_The task_: Among the entries below, take the line with "G04 #@! TF.CreationDate,2021-02-21T08:16:01-05:00*" and the line with "G04 Created by", and output them and every line between them exactly, with nothing else.

Stored items from a collection
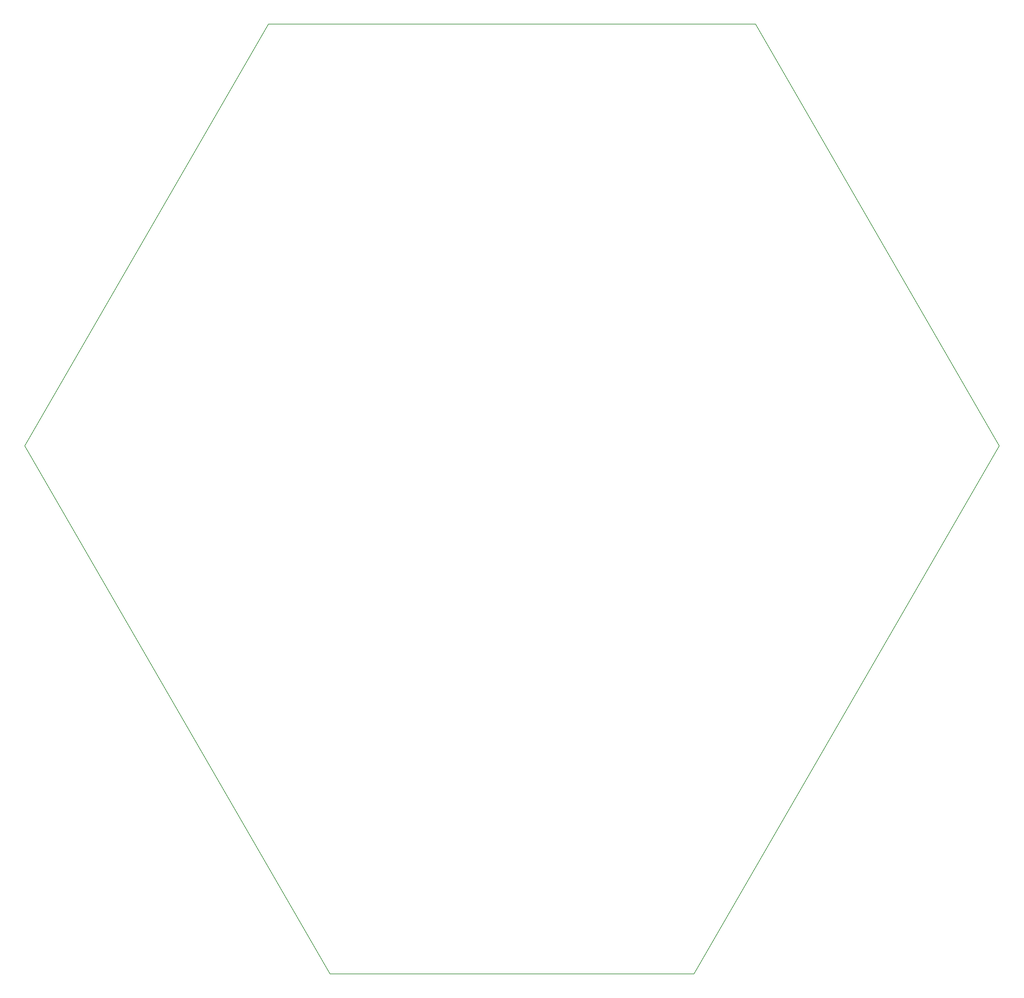
<source format=gbr>
G04 #@! TF.GenerationSoftware,KiCad,Pcbnew,(5.1.5)-3*
G04 #@! TF.CreationDate,2021-02-21T08:16:01-05:00*
G04 #@! TF.ProjectId,rainboard_newfighter,7261696e-626f-4617-9264-5f6e65776669,rev?*
G04 #@! TF.SameCoordinates,Original*
G04 #@! TF.FileFunction,Profile,NP*
%FSLAX46Y46*%
G04 Gerber Fmt 4.6, Leading zero omitted, Abs format (unit mm)*
G04 Created by KiCad (PCBNEW (5.1.5)-3) date 2021-02-21 08:16:01*
%MOMM*%
%LPD*%
G04 APERTURE LIST*
%ADD10C,0.200000*%
G04 APERTURE END LIST*
D10*
X-48593600Y-141000000D02*
X48593600Y-141000000D01*
X-130000000Y0D02*
X-48593600Y-141000000D01*
X130000000Y0D02*
X65000000Y112583300D01*
X-65000000Y112583300D02*
X-130000000Y0D01*
X48593600Y-141000000D02*
X130000000Y0D01*
X65000000Y112583300D02*
X-65000000Y112583300D01*
M02*

</source>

_Solution for this exercise_:
G04 #@! TF.CreationDate,2021-02-21T08:16:01-05:00*
G04 #@! TF.ProjectId,rainboard_newfighter,7261696e-626f-4617-9264-5f6e65776669,rev?*
G04 #@! TF.SameCoordinates,Original*
G04 #@! TF.FileFunction,Profile,NP*
%FSLAX46Y46*%
G04 Gerber Fmt 4.6, Leading zero omitted, Abs format (unit mm)*
G04 Created by KiCad (PCBNEW (5.1.5)-3) date 2021-02-21 08:16:01*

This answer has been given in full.